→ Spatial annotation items
================================
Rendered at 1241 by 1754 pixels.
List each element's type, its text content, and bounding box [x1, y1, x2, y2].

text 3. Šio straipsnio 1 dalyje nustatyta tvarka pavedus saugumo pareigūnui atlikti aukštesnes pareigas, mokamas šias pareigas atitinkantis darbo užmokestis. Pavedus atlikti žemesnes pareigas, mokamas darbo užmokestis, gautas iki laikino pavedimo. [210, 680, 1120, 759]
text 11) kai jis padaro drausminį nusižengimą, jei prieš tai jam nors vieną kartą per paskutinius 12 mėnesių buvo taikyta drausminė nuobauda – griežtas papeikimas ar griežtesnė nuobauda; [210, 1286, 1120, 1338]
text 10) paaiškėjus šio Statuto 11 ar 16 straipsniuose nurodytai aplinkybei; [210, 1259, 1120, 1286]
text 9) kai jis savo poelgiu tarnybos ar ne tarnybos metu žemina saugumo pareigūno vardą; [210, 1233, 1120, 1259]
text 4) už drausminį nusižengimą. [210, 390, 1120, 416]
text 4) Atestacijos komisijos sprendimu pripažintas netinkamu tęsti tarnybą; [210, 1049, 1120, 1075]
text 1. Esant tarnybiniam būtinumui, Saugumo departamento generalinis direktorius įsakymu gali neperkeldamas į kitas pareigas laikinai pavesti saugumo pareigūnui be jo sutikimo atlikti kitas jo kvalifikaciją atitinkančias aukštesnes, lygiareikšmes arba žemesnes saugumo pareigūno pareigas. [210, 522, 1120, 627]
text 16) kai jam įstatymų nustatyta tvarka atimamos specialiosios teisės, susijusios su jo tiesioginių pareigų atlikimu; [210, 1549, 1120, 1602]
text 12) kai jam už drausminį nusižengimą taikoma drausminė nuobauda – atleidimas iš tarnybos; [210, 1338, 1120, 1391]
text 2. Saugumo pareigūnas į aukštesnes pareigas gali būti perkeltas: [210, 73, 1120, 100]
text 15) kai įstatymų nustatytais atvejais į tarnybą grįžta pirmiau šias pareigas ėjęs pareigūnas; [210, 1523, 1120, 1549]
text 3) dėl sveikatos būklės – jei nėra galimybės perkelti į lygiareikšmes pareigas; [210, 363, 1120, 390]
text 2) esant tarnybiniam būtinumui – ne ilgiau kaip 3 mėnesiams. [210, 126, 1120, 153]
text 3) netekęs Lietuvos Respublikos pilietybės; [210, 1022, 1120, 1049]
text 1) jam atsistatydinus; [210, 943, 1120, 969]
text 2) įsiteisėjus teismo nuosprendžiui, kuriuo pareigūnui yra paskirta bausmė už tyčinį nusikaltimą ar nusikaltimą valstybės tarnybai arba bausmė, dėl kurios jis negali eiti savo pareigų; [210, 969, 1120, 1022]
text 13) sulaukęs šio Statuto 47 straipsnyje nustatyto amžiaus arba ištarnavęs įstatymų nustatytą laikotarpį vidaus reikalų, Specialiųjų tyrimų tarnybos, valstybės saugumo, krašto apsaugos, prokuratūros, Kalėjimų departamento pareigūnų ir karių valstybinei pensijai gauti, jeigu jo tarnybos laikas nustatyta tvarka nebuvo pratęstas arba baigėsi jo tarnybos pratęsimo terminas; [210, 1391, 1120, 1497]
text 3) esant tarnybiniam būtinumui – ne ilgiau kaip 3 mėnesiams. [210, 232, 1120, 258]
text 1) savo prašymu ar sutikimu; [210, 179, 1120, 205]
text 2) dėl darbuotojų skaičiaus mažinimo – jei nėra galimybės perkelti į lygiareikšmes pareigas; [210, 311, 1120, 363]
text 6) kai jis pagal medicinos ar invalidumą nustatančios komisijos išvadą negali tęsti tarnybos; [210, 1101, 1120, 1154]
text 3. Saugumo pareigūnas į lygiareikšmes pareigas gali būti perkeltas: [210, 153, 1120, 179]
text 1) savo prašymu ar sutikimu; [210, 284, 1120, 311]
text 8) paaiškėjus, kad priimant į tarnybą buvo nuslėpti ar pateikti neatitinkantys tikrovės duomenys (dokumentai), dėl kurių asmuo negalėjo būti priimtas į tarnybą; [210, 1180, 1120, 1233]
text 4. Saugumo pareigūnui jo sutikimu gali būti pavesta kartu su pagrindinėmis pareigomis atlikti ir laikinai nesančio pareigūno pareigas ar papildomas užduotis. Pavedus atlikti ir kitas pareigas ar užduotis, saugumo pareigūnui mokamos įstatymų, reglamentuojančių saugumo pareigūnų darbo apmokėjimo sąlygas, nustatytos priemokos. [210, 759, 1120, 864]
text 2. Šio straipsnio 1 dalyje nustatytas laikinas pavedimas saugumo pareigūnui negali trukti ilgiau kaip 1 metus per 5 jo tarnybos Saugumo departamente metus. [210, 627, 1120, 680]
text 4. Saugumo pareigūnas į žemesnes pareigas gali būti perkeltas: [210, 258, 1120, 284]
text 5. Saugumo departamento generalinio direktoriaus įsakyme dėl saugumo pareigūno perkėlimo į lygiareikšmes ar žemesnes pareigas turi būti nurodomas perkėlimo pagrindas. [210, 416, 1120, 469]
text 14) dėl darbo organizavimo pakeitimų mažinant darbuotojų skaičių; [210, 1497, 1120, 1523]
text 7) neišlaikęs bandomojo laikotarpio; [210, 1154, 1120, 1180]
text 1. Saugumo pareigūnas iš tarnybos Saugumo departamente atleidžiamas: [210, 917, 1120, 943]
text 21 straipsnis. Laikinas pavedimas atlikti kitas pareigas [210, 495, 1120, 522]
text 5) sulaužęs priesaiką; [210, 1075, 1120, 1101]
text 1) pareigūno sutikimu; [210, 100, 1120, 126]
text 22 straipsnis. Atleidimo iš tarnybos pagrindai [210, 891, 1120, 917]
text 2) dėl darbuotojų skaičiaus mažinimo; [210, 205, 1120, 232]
================================
→ TASK INSTRUCTIONS
Can you copy out every item above, line for line, without changing a single character?

→ REPLY
Rendered at 1241 by 1754 pixels.
List each element's type, its text content, and bounding box [x1, y1, x2, y2].

text 3. Šio straipsnio 1 dalyje nustatyta tvarka pavedus saugumo pareigūnui atlikti aukštesnes pareigas, mokamas šias pareigas atitinkantis darbo užmokestis. Pavedus atlikti žemesnes pareigas, mokamas darbo užmokestis, gautas iki laikino pavedimo. [210, 680, 1120, 759]
text 11) kai jis padaro drausminį nusižengimą, jei prieš tai jam nors vieną kartą per paskutinius 12 mėnesių buvo taikyta drausminė nuobauda – griežtas papeikimas ar griežtesnė nuobauda; [210, 1286, 1120, 1338]
text 10) paaiškėjus šio Statuto 11 ar 16 straipsniuose nurodytai aplinkybei; [210, 1259, 1120, 1286]
text 9) kai jis savo poelgiu tarnybos ar ne tarnybos metu žemina saugumo pareigūno vardą; [210, 1233, 1120, 1259]
text 4) už drausminį nusižengimą. [210, 390, 1120, 416]
text 4) Atestacijos komisijos sprendimu pripažintas netinkamu tęsti tarnybą; [210, 1049, 1120, 1075]
text 1. Esant tarnybiniam būtinumui, Saugumo departamento generalinis direktorius įsakymu gali neperkeldamas į kitas pareigas laikinai pavesti saugumo pareigūnui be jo sutikimo atlikti kitas jo kvalifikaciją atitinkančias aukštesnes, lygiareikšmes arba žemesnes saugumo pareigūno pareigas. [210, 522, 1120, 627]
text 16) kai jam įstatymų nustatyta tvarka atimamos specialiosios teisės, susijusios su jo tiesioginių pareigų atlikimu; [210, 1549, 1120, 1602]
text 12) kai jam už drausminį nusižengimą taikoma drausminė nuobauda – atleidimas iš tarnybos; [210, 1338, 1120, 1391]
text 2. Saugumo pareigūnas į aukštesnes pareigas gali būti perkeltas: [210, 73, 1120, 100]
text 15) kai įstatymų nustatytais atvejais į tarnybą grįžta pirmiau šias pareigas ėjęs pareigūnas; [210, 1523, 1120, 1549]
text 3) dėl sveikatos būklės – jei nėra galimybės perkelti į lygiareikšmes pareigas; [210, 363, 1120, 390]
text 2) esant tarnybiniam būtinumui – ne ilgiau kaip 3 mėnesiams. [210, 126, 1120, 153]
text 3) netekęs Lietuvos Respublikos pilietybės; [210, 1022, 1120, 1049]
text 1) jam atsistatydinus; [210, 943, 1120, 969]
text 2) įsiteisėjus teismo nuosprendžiui, kuriuo pareigūnui yra paskirta bausmė už tyčinį nusikaltimą ar nusikaltimą valstybės tarnybai arba bausmė, dėl kurios jis negali eiti savo pareigų; [210, 969, 1120, 1022]
text 13) sulaukęs šio Statuto 47 straipsnyje nustatyto amžiaus arba ištarnavęs įstatymų nustatytą laikotarpį vidaus reikalų, Specialiųjų tyrimų tarnybos, valstybės saugumo, krašto apsaugos, prokuratūros, Kalėjimų departamento pareigūnų ir karių valstybinei pensijai gauti, jeigu jo tarnybos laikas nustatyta tvarka nebuvo pratęstas arba baigėsi jo tarnybos pratęsimo terminas; [210, 1391, 1120, 1497]
text 3) esant tarnybiniam būtinumui – ne ilgiau kaip 3 mėnesiams. [210, 232, 1120, 258]
text 1) savo prašymu ar sutikimu; [210, 179, 1120, 205]
text 2) dėl darbuotojų skaičiaus mažinimo – jei nėra galimybės perkelti į lygiareikšmes pareigas; [210, 311, 1120, 363]
text 6) kai jis pagal medicinos ar invalidumą nustatančios komisijos išvadą negali tęsti tarnybos; [210, 1101, 1120, 1154]
text 3. Saugumo pareigūnas į lygiareikšmes pareigas gali būti perkeltas: [210, 153, 1120, 179]
text 1) savo prašymu ar sutikimu; [210, 284, 1120, 311]
text 8) paaiškėjus, kad priimant į tarnybą buvo nuslėpti ar pateikti neatitinkantys tikrovės duomenys (dokumentai), dėl kurių asmuo negalėjo būti priimtas į tarnybą; [210, 1180, 1120, 1233]
text 4. Saugumo pareigūnui jo sutikimu gali būti pavesta kartu su pagrindinėmis pareigomis atlikti ir laikinai nesančio pareigūno pareigas ar papildomas užduotis. Pavedus atlikti ir kitas pareigas ar užduotis, saugumo pareigūnui mokamos įstatymų, reglamentuojančių saugumo pareigūnų darbo apmokėjimo sąlygas, nustatytos priemokos. [210, 759, 1120, 864]
text 2. Šio straipsnio 1 dalyje nustatytas laikinas pavedimas saugumo pareigūnui negali trukti ilgiau kaip 1 metus per 5 jo tarnybos Saugumo departamente metus. [210, 627, 1120, 680]
text 4. Saugumo pareigūnas į žemesnes pareigas gali būti perkeltas: [210, 258, 1120, 284]
text 5. Saugumo departamento generalinio direktoriaus įsakyme dėl saugumo pareigūno perkėlimo į lygiareikšmes ar žemesnes pareigas turi būti nurodomas perkėlimo pagrindas. [210, 416, 1120, 469]
text 14) dėl darbo organizavimo pakeitimų mažinant darbuotojų skaičių; [210, 1497, 1120, 1523]
text 7) neišlaikęs bandomojo laikotarpio; [210, 1154, 1120, 1180]
text 1. Saugumo pareigūnas iš tarnybos Saugumo departamente atleidžiamas: [210, 917, 1120, 943]
text 21 straipsnis. Laikinas pavedimas atlikti kitas pareigas [210, 495, 1120, 522]
text 5) sulaužęs priesaiką; [210, 1075, 1120, 1101]
text 1) pareigūno sutikimu; [210, 100, 1120, 126]
text 22 straipsnis. Atleidimo iš tarnybos pagrindai [210, 891, 1120, 917]
text 2) dėl darbuotojų skaičiaus mažinimo; [210, 205, 1120, 232]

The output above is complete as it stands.